Is there a significant performance difference between NTFS and FAT32 under Win2k?
Quote:
MSDN
Overview of Windows 2000 File Systems
The file system you use with Windows 2000 determines which of the operating system's advanced features are available to you. To use a Windows 2000-based computer to startup in Microsoft® MS-DOS®, Microsoft® Windows® 3.x, or Microsoft® Windows® 95, use FAT16. For a multiple-boot configuration with Microsoft® Windows® 95 OSR2 or Microsoft® Windows® 98 using very large volumes, you might want to use FAT32. If you are concerned with disk security, performance, and efficiency, you might choose NTFS.
NTFS is more robust but for small partitions (say under 10GB) it is slower and requires more space than FAT32.
havent been able to find any "performance comparison report though" :(
hard to tell how much difference there would be.
http://people.msoe.edu/~barnicks/cou...rm%20Paper.pdf
NTFS actually offers better performance on Drives over 400mb, which is everything these days. I would personally go for NTFS, but if you need to have a dual boot, or have networked PCs read the drives as well, FAT32 might be better.
really, that small? Didn't know thatQuote:
Originally posted by Iain17
NTFS actually offers better performance on Drives over 400mb,
Hey, my title was all-caps and vBulletin changed it. Ah well.
Maybe I'll make an NTFS partition for the OS, applications and swap file, and stick all my data on a FAT32 partition.
take a butchers
http://people.msoe.edu/~barnicks/cou...rm%20Paper.pdf
go for NTFS
Thanks for the link, Chris.
NTFS is also a journaled file system (think the way an SQL DB uses transactions), and supports security.
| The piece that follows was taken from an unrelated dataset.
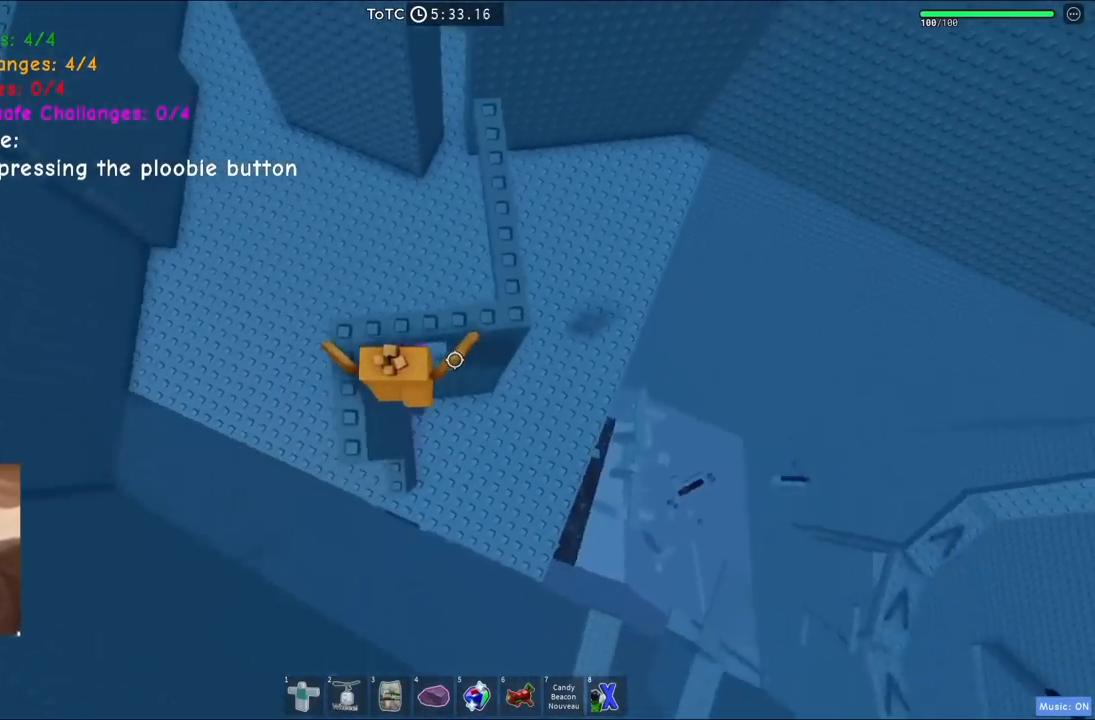
{"keys": ["w"], "events": [[134, "space", "down"], [350, "space", "up"]]}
Its worth it just to be able to set user permissions on a file by file basis.
Harry Said
"I might want to be able to view the file system using other OSes at some point in the future. "
So if the other OS is Windows 98,Linux etc.. You must have to use FAT32 because they can't see a NTFS File System.
The NTFS driver for Linux is slightly buggy and I won't count on it.
http://linux-ntfs.sourceforge.net/status.html
One problem with NTFS. If your Windows install screws over, you are royally ****ed, since you have to nuke the ENTIRE partition, deleting everything on it, recreate it, reformat it, and reinstall.
If you want a recovery option there is always ....
NTFSDOS (Read only access)
http://www.sysinternals.com/ntw2k/fr.../NTFSDOS.shtml
which helped me to get back important files stuck up in a ruined NTFS partition. I just copied this program to my dos boot disk, booted from it and copied all the files in the NTFS partition to a FAT32 partition.
Yeah, I've used that too. Works great.
And couldn't you have one partition NTFS, another FAT32, another ext3, etc.